● WHAT THIS TASK INVOLVES:
Return, word for word, the line that contains "What other Jackson vendors will I need?" and every line after it through the end of the records.

● DATA SHOWN:

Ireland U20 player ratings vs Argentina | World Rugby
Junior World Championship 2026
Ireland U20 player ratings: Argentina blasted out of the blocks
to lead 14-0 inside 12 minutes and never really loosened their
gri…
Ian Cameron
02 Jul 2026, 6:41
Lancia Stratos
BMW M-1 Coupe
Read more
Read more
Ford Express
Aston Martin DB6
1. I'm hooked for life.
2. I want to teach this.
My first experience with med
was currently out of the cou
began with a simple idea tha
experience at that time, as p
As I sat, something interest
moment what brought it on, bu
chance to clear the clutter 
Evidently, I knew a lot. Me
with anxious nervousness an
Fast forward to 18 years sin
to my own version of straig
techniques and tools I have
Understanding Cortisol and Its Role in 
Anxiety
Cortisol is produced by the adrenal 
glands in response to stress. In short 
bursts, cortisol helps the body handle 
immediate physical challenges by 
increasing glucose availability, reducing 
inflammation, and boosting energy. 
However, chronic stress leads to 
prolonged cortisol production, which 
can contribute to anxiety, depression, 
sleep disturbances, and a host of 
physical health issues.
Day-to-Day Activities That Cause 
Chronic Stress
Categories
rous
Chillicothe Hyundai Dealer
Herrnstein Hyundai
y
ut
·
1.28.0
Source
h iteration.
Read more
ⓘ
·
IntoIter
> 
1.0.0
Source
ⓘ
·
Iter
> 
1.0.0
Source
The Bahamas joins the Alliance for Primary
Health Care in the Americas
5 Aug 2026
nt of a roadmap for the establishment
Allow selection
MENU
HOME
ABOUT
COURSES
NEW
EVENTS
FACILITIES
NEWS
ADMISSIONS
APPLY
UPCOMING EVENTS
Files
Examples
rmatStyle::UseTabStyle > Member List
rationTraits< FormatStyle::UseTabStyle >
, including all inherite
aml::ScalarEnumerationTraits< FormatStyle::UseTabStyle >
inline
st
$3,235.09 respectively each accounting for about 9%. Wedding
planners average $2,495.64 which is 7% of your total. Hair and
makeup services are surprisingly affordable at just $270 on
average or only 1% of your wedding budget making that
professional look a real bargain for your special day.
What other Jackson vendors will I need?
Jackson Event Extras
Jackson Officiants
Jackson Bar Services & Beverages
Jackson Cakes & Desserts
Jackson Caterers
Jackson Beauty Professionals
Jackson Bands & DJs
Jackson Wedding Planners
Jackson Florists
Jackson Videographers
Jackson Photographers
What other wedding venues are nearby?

● TASK ANSWER:
What other Jackson vendors will I need?
Jackson Event Extras
Jackson Officiants
Jackson Bar Services & Beverages
Jackson Cakes & Desserts
Jackson Caterers
Jackson Beauty Professionals
Jackson Bands & DJs
Jackson Wedding Planners
Jackson Florists
Jackson Videographers
Jackson Photographers
What other wedding venues are nearby?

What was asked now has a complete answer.